User Loses $50 Million in Token Swap on Aave

An investor lost $50 million while attempting to swap USDT for AAVE on Aave, receiving only 327 tokens worth $36,000 due to a sandwich attack by a MEV bot.

An unidentified investor attempted to swap 50.43 million USDT for AAVE via the CoW Protocol aggregator and SushiSwap exchange. Ultimately, he received only 327 tokens worth about $36,000.

Source: Etherscan.

The effective purchase price was approximately $154,000 per coin, while the market rate at that time was around $114.

A MEV bot took advantage of the situation by monitoring pending transactions in the mempool. It executed a classic "sandwich attack":

borrowed $29 million in WETH through a flash loan on Morpho;
purchased a large amount of AAVE on Bancor, driving up the asset's price;
allowed the victim's transaction to go through, which bought tokens at the inflated price;
sold its coins on SushiSwap, netting a profit of $9.9 million.

User Responsibility

Aave founder Stani Kulechov stated that the protocol's interface warned the investor about "critical slippage" due to the unusually large order. Despite this, the investor confirmed the transaction on a mobile device and accepted the terms.

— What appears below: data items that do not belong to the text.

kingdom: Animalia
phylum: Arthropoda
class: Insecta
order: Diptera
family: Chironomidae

Earlier today, a user attempted to buy AAVE using $50M USDT through the Aave interface.

Given the unusually large size of the single order, the Aave interface, like most trading interfaces, warned the user about extraordinary slippage and required confirmation via a checkbox.…
— Stani.eth (@StaniKulechov) March 12, 2026

Kulechov emphasized that Aave will reach out to the user and reimburse him $600,000 in fees generated from the transaction.

CoW DAO also noted that the user saw warnings about nearly losing all funds but consciously approved the deal. According to the team, no DEX or aggregator could have executed such an order at a reasonable price.

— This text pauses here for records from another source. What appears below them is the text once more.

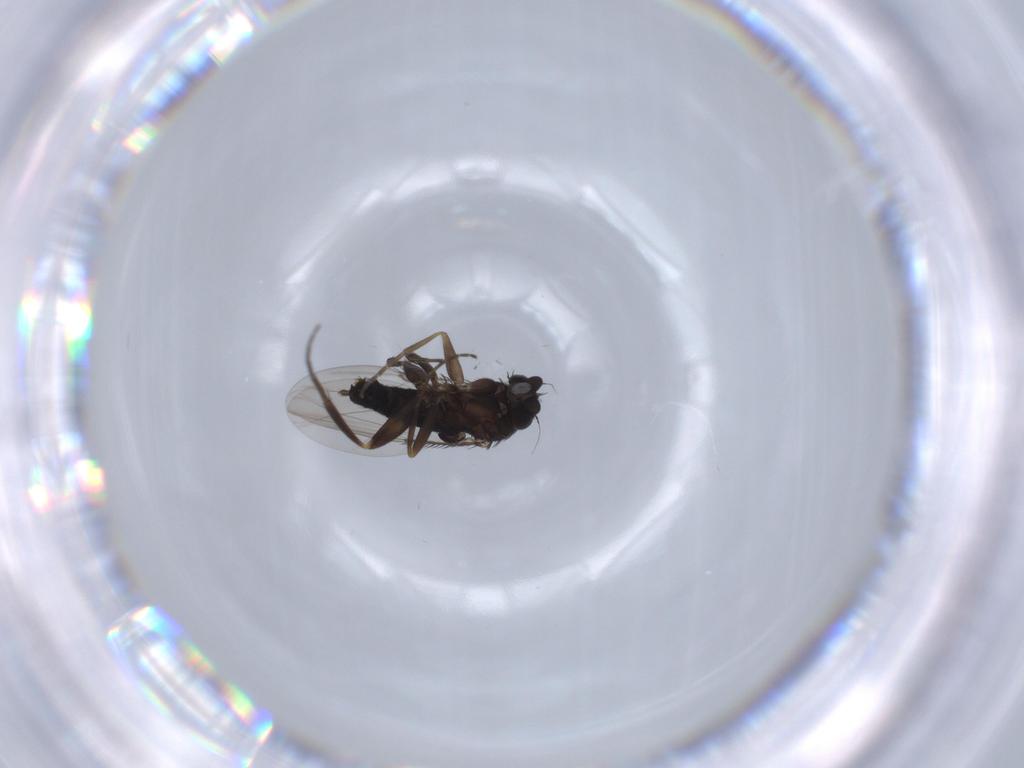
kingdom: Animalia
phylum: Arthropoda
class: Insecta
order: Diptera
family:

Statement from CoW Protocol:

Earlier today, a trader attempted to swap 50M aEthUSDT for aEthAAVE through Aave's swap interface, which is powered by CoW Protocol. Despite clear warnings that showed the user they would lose nearly all of the value of their transaction, and despite… https://t.co/Pav4udXUkX
— CoW DAO (@CoWSwap) March 13, 2026

“Such transactions highlight that the user experience in DeFi is not yet at a level necessary for the safety of all users. We are analyzing how to balance reliable protection mechanisms while maintaining user autonomy. Naturally, we will also refund any fees from this transaction,” the developers added.

Recall that last April, an MEV bot "intercepted" $200,000 from participants in the PROMPT airdrop by Wayfinder.

Ethereum co-founder Vitalik Buterin considers MEV one of the main threats to the network's decentralization.